Dr. Dean Watson, the Vice President and Chief Integration Officer at TMH, says it’s a near 50/50 split when it comes to patients in the hospital. Half are there because of severe COVID symptoms, and the other half are what he calls “incidental” COVID patients, or patients who are in the hospital for another reason and get the virus.

He says it’s an important distinction and he works each day to sort out each case.

“I review every single case every single day to insure that those who are truly infected are counted and those not experiencing symptoms but have the infection are counted in the incidentals, we’ll try to do our best to give you good information,” he said.

But, Dr.
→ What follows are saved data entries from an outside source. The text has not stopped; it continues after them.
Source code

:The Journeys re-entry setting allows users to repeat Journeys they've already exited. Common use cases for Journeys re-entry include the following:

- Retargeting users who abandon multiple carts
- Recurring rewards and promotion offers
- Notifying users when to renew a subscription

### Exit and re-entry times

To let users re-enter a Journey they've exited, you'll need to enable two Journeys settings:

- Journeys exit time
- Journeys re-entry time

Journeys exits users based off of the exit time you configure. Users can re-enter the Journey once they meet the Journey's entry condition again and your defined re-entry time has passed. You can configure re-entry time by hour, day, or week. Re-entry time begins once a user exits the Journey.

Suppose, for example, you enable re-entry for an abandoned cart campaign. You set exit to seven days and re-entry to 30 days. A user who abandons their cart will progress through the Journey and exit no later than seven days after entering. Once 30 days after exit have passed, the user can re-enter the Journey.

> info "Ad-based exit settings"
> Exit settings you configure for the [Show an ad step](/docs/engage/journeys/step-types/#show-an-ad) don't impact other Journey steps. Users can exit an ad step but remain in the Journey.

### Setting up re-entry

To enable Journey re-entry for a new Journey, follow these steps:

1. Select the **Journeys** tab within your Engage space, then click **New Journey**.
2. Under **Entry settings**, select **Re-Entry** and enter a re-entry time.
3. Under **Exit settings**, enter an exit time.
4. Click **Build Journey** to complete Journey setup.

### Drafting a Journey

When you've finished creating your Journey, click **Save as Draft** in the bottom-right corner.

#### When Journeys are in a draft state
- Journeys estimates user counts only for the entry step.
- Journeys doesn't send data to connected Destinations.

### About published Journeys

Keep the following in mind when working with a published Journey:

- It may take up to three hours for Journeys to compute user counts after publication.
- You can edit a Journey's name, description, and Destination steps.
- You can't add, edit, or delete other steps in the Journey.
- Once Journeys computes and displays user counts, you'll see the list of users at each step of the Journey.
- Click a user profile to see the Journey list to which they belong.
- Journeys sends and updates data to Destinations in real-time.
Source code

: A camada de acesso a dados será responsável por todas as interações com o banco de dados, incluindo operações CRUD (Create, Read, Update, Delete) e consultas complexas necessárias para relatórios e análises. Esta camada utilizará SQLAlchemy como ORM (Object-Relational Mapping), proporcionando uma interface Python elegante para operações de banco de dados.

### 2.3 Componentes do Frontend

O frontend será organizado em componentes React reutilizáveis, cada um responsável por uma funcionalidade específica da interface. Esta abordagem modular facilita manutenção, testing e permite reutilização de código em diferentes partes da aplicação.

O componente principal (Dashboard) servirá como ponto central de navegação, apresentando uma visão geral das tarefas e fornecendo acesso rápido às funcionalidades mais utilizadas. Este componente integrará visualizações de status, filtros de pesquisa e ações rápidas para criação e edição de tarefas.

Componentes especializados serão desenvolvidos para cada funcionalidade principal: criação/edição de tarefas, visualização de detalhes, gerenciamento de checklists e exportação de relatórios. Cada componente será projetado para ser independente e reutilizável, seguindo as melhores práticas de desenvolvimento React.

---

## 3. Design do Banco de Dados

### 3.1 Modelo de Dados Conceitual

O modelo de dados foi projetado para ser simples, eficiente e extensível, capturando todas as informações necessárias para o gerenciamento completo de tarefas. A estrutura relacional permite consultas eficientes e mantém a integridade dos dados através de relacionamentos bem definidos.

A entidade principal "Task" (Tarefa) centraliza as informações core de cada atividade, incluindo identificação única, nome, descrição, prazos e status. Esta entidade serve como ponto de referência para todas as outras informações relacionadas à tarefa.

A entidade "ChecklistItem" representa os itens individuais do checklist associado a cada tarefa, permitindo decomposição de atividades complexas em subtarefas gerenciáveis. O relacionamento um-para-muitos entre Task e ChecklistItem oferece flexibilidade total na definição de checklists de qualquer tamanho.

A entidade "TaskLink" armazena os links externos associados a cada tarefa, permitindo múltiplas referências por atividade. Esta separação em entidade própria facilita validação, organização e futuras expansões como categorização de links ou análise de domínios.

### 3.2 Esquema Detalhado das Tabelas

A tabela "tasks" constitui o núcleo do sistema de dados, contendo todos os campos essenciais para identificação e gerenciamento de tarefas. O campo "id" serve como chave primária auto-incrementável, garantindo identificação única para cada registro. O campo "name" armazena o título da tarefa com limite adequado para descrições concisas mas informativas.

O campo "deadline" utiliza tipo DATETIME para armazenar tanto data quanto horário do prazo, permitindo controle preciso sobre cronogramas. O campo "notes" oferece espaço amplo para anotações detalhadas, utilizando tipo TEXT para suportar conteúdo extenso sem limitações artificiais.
Watson made clear the overall hospitalization number is still important: Each positive case, no matter the kind, requires isolation measures that take more staffing and resources.

Meanwhile, Dr. Watson said current treatments remain limited. Some Monoclonal antibodies treatments are no longer effective against Omicron, he says. Others remain in limited supply.

Tina Vidal-Duart is the CEO of CDR Health, a business that offers monoclonal antibodies, testing, and vaccines. She says reports of treatment shortages are accurate.

“We are getting some supply, but it is still not enough for the positivity rates here in Florida,” she said.

Dr. Watson said those treatments should be reserved for those only with underlying conditions, where developing severe COVID symptoms is a distinct possibility.

And while Gov. Ron DeSantis has focused on treatments and getting enough supply in recent press conferences, Dr. Watson emphasized the messaging for vaccination should not slow down, either.

“We need to reverse and shift our focus,” he said. “Yes, and you love to have good treatments. But prevention is always key,” he said.